Prospects and risks for fintech companies in small business lending programs

Researchers at the University of Texas at Austin have found that PPP loans processed by fintech lenders are generally more likely to be accompanied by suspicious indicators than loans processed by traditional banks and credit unions. However, there are some exceptions. Researchers at the University of Texas found that PPP loans processed by three well-known fintech lenders, Capital One, Square and Intuit, had particularly low indicators of potential fraud.

The difference in fraud rates points to differences in the underwriting practices of fintechs and other lenders participating in the PPP. Some fintech lenders appear to have adopted stricter underwriting practices, including conducting due diligence on potential clients and adhering to “know your customer” rules, reducing potential fraud rates. The wide variance in practice is due to lax rules governing the PPP program, which relies on self-certification by loan applicants rather than verifying the accuracy of the documents and tax information applicants provide in support of their loan requests.

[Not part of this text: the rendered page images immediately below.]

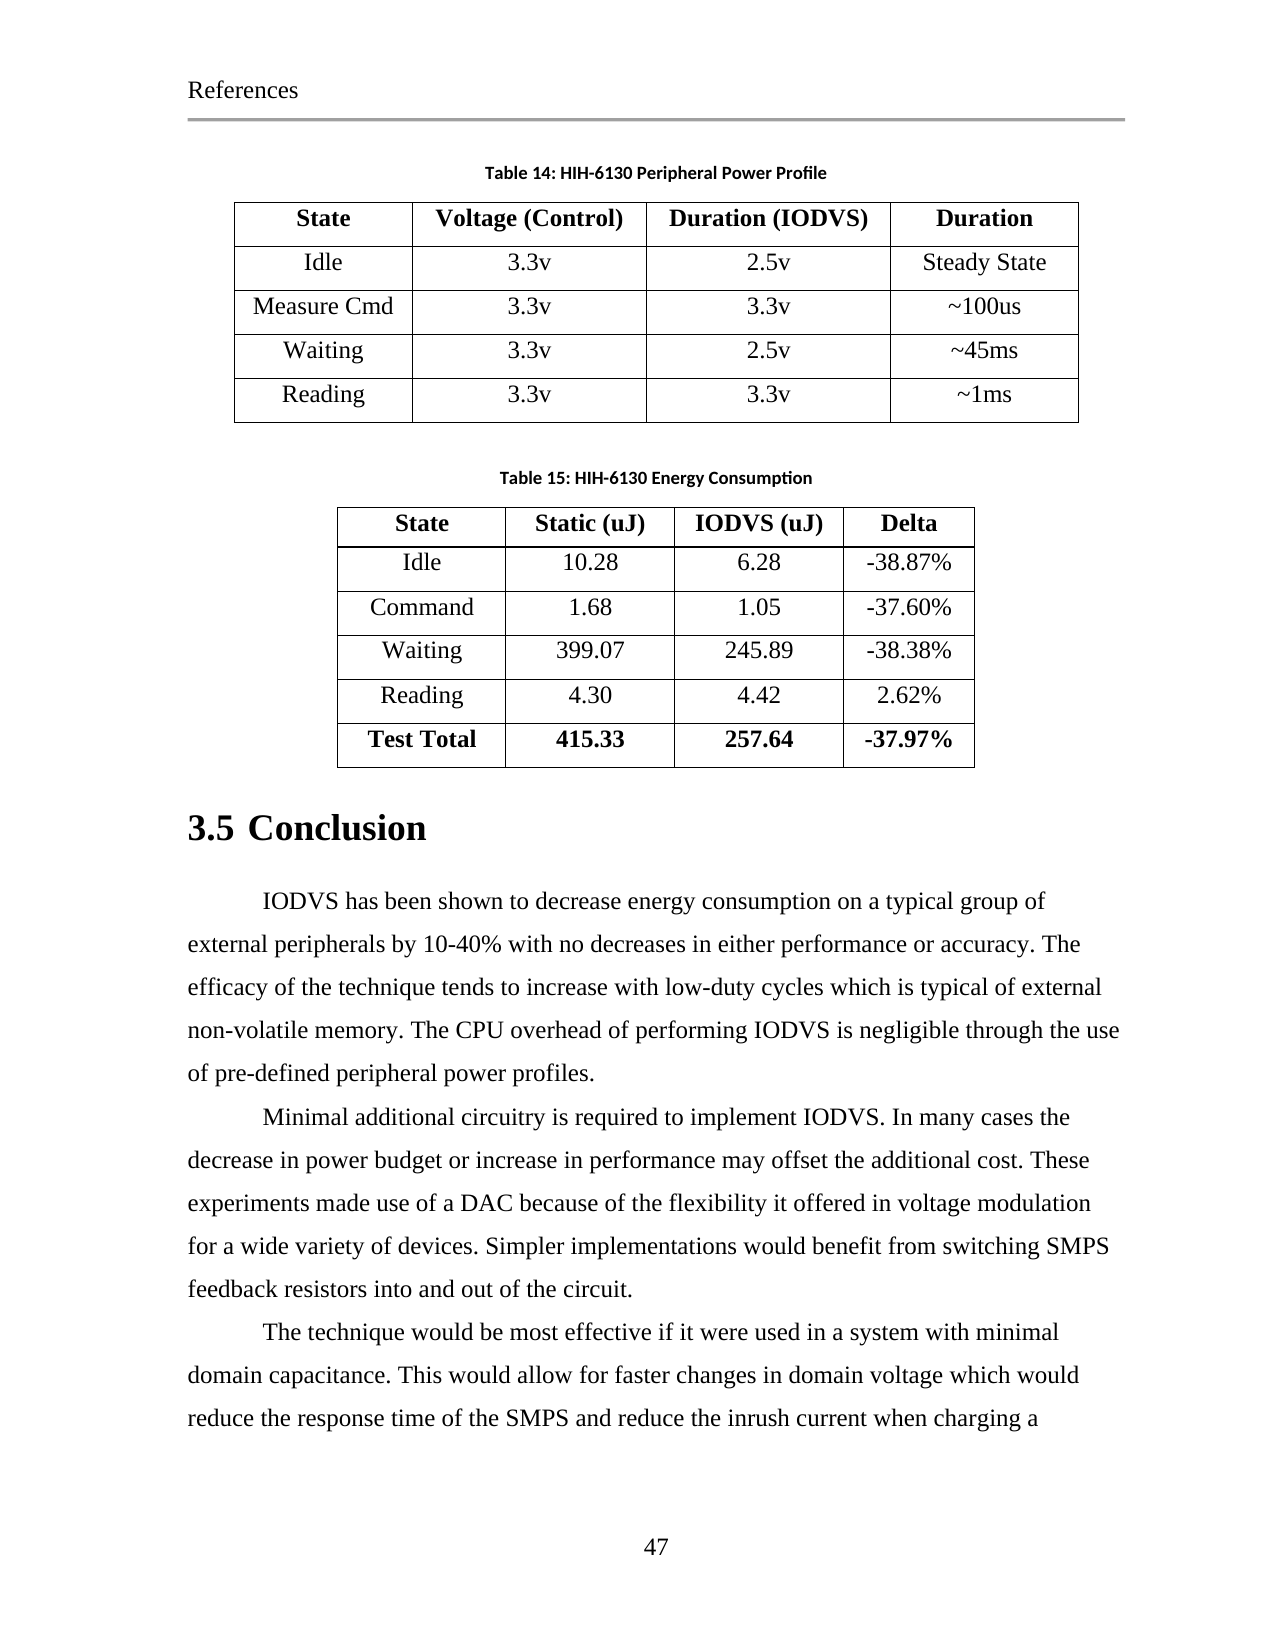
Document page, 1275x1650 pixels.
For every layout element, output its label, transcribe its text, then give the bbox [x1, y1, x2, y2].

table_cell 3.3v [647, 379, 890, 422]
table_header State [338, 508, 505, 546]
table_cell Steady State [891, 247, 1078, 290]
text Table 14: HIH-6130 Peripheral Power Profile [187, 161, 1125, 184]
table_cell 1.68 [506, 592, 674, 634]
table_cell Measure Cmd [235, 291, 412, 334]
table_cell -38.87% [844, 548, 974, 591]
table_header State [235, 203, 412, 246]
table_cell -37.97% [844, 724, 974, 767]
table_cell Waiting [235, 335, 412, 378]
table_cell 245.89 [675, 636, 843, 679]
table_cell 10.28 [506, 548, 674, 591]
table_cell Waiting [338, 636, 505, 679]
text Table 15: HIH-6130 Energy Consumption [187, 466, 1125, 489]
table_cell Command [338, 592, 505, 634]
table_cell 4.42 [675, 680, 843, 723]
table_cell -37.60% [844, 592, 974, 634]
table_cell 4.30 [506, 680, 674, 723]
table_cell Reading [235, 379, 412, 422]
table_cell 1.05 [675, 592, 843, 634]
table_cell ~100us [891, 291, 1078, 334]
table_cell 3.3v [413, 247, 646, 290]
subtitle Conclusion [187, 805, 1125, 848]
table_cell Idle [338, 548, 505, 591]
table_cell 257.64 [675, 724, 843, 767]
table_header Voltage (Control) [413, 203, 646, 246]
table_cell ~45ms [891, 335, 1078, 378]
table_cell 6.28 [675, 548, 843, 591]
table_header Duration (IODVS) [647, 203, 890, 246]
table_cell 3.3v [413, 379, 646, 422]
table_cell 2.62% [844, 680, 974, 723]
table_cell Idle [235, 247, 412, 290]
table_cell 399.07 [506, 636, 674, 679]
table_cell 2.5v [647, 335, 890, 378]
table_cell 2.5v [647, 247, 890, 290]
table_header Static (uJ) [506, 508, 674, 546]
table_cell Test Total [338, 724, 505, 767]
table_cell 3.3v [413, 335, 646, 378]
table_cell Reading [338, 680, 505, 723]
table_cell ~1ms [891, 379, 1078, 422]
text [187, 1317, 1125, 1432]
table_cell 3.3v [647, 291, 890, 334]
table_cell 415.33 [506, 724, 674, 767]
table_header Duration [891, 203, 1078, 246]
table_header IODVS (uJ) [675, 508, 843, 546]
text Minimal additional circuitry is required to implement IODVS. In many cases the decrease in power budget or increase in performance may offset the additional cost. These experiments made use of a DAC because of the flexibility it offered in voltage modulation for a wide variety of devices. Simpler implementations would benefit from switching SMPS feedback resistors into and out of the circuit. [187, 1102, 1125, 1303]
text IODVS has been shown to decrease energy consumption on a typical group of external peripherals by 10-40% with no decreases in either performance or accuracy. The efficacy of the technique tends to increase with low-duty cycles which is typical of external non-volatile memory. The CPU overhead of performing IODVS is negligible through the use of pre-defined peripheral power profiles. [187, 886, 1125, 1087]
table_cell -38.38% [844, 636, 974, 679]
table_cell 3.3v [413, 291, 646, 334]
table_header Delta [844, 508, 974, 546]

As the Government Accountability Office wrote in June 2020, “To streamline the process, the SBA requires lenders to undertake minimal loan underwriting—limited to actions such as acknowledgment of receipt of borrower certification and supporting payroll documentation—to make the program easier affected by a fraudulent application.”

Earlier this month, the House Select Subcommittee on the Coronavirus Crisis released a report on the role of fintech in PPP fraud. “Congress and the SBA should carefully consider whether unregulated businesses such as fintechs, many of which are not subject to the same regulation as financial institutions, should be allowed to play a leading role in future federal lending programs,” the report said. I urge this committee and The SBA reviewed the report because it contained troubling details about the practices of some of the major fintech players involved in the PPP.

SBA’s Role in Evaluating Fintech Lenders

Given that some fintech companies are no Associated with the high potential PPP fraud rates, it seems unlikely that the fintech model has some inherent flaws that make these lenders more vulnerable to abuse. Instead, there is evidence that governments are not doing enough to ensure that nontraditional lenders participating in PPPs have adequate anti-fraud controls.

If the SBA goes ahead with its proposal to expand participation in its lending program beyond traditional lenders, it has a chance to learn from 2020. Unlike the chaotic days of March and April 2020, now is the time for Congress and the SBA to take deliberate steps to address this issue before the next catastrophe strikes.

In the spring of 2020, fintech industry groups successfully lobbied the government to allow them to participate in the Paycheck Protection Program. The SBA issued interim rules governing the PPP on April 2, 2020, the day before the program began accepting loan applications.

There’s good reason to expand participation: In the spring of 2020, when unemployment is soaring, speed is of the essence. Expanding participation to more lenders means more loans can be processed faster and funds can be distributed more equitably.